In order to make social media part of your fundraising strategy, you’ve got to find the right medium through which to do it. Sometimes it seems like there are as many social media platforms as there are charitable causes.

According to JustGiving’s survey of UK charities and social enterprises in September-October 2014, the top three most popular platforms were what you might expect: Facebook (used by 94 per cent of organisations), Twitter (94 per cent) and YouTube (66 per cent).
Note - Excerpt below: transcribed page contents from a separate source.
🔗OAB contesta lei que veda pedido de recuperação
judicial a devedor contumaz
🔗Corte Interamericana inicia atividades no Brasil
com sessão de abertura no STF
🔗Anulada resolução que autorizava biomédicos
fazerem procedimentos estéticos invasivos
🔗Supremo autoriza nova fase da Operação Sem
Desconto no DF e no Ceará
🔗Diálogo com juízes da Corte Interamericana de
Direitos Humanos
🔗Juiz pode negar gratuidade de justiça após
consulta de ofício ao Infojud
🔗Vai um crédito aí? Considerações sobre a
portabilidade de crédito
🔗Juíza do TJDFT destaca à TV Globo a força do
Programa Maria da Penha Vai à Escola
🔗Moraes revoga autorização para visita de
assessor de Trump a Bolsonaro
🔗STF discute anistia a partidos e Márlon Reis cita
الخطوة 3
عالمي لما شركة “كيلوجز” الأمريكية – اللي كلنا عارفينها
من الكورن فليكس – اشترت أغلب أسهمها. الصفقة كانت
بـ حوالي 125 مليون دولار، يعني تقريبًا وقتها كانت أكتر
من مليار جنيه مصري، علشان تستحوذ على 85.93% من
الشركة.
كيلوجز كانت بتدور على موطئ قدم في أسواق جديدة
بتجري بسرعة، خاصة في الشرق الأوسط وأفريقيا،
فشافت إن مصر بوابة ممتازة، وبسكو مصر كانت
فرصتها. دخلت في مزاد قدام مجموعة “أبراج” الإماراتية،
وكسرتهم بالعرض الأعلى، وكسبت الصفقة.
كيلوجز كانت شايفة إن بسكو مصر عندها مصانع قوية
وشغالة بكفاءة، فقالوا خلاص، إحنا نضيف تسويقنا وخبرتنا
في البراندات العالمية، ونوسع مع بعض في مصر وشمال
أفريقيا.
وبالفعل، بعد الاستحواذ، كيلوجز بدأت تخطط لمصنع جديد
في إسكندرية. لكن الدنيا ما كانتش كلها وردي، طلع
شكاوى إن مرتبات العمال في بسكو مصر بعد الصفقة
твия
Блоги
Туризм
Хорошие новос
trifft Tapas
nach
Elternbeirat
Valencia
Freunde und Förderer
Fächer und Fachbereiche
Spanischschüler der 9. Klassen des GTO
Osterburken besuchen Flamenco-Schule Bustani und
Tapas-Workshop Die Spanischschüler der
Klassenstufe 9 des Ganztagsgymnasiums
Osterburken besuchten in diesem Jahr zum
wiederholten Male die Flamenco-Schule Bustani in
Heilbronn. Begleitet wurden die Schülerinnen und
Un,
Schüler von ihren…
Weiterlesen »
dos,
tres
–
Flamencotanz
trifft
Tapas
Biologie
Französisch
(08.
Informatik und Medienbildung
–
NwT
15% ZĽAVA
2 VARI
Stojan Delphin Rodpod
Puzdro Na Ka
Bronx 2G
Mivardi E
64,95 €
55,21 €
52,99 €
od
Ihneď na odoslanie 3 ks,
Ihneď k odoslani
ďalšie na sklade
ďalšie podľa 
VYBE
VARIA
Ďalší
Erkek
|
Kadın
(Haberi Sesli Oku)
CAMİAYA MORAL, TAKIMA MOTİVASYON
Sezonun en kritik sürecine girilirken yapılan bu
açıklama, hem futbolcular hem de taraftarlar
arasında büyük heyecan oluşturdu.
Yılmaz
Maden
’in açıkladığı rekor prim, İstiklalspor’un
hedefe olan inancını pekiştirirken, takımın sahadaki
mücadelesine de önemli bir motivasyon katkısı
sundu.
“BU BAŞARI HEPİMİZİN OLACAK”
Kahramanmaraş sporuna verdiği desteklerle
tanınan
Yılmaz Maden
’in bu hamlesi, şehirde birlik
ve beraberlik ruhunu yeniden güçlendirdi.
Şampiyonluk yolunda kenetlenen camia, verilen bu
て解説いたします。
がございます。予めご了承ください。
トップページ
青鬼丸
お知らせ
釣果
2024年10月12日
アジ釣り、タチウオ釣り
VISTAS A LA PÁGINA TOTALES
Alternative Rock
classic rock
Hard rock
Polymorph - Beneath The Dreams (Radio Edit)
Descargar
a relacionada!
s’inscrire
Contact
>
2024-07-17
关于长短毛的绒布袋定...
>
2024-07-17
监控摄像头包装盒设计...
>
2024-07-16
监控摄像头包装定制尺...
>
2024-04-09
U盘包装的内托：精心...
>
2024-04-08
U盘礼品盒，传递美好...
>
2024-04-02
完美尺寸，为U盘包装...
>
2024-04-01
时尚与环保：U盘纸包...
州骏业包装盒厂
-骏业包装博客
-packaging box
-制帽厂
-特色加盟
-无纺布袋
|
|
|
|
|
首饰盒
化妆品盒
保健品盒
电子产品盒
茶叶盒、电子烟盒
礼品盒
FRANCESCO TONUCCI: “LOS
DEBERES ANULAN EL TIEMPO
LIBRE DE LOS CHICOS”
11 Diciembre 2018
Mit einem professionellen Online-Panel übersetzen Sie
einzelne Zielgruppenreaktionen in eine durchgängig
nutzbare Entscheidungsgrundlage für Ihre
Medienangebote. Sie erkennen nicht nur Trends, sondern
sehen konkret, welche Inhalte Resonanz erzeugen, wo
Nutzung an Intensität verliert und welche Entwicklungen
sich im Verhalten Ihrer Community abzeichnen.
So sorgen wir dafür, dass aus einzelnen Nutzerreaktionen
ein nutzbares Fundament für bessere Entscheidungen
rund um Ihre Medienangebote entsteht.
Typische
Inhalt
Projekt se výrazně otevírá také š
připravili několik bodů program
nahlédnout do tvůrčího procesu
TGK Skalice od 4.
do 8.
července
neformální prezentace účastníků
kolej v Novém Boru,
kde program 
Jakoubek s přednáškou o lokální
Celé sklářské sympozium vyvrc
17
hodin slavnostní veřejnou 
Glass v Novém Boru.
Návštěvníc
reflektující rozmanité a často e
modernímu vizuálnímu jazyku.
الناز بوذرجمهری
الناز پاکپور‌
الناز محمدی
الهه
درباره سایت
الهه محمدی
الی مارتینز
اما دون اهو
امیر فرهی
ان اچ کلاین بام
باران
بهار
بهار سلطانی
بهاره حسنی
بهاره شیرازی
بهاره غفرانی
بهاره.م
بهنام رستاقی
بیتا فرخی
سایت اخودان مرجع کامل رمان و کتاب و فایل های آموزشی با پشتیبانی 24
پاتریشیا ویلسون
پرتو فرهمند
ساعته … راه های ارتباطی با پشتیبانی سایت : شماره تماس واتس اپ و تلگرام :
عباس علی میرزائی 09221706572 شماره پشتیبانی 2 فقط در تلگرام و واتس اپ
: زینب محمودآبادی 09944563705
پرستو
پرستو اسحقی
In fourth place was LinkedIn. Despite the fact that it was used by 64 per cent of respondents, LinkedIn generally gets less attention than these other social juggernauts, possibly because some still view it as solely a recruitment network. In fact, LinkedIn has so many more possibilities – and having surpassed the 300 million member mark in April last year, it has a wide reach.

Here are a few tips to making the most out of this specific platform:

 Create an eye-catching profile

Just as with jobseekers, your profile or company page will be what initially draws attention to your organisation on the site. It’s important to make it stand out with an interesting description, a striking photo and your brand placed prominently on the page. Just as you would with a Facebook account, use it to post updates and other information to get the engagement ball rolling.

Create or join a group

Your can either make your own group or join one of the many that already exist. Being part of a group will allow you to share knowledge, spark discussions with other charities and debate best practices. Note that if you make your own group, you should be prepared to put in the time and effort it takes to manage one.

Network and connect

LinkedIn was originally made to allow professionals to network, so why not make use of this? Connect with the firms and individuals you want to turn into donors and supporters, such as high net-worth individuals and the heads of particular companies. LinkedIn will help you nurture relationships with them – as long as you don’t start soliciting donations straight away. It can also be a great way to advertise for and recruit volunteers.

LinkedIn and other social media platforms are not going away any time soon. In fact, it’s more accurate to say they’re a firmly established part of our lives that discerning charities will need to adapt to if they want to thrive. There’s no better time to start than now.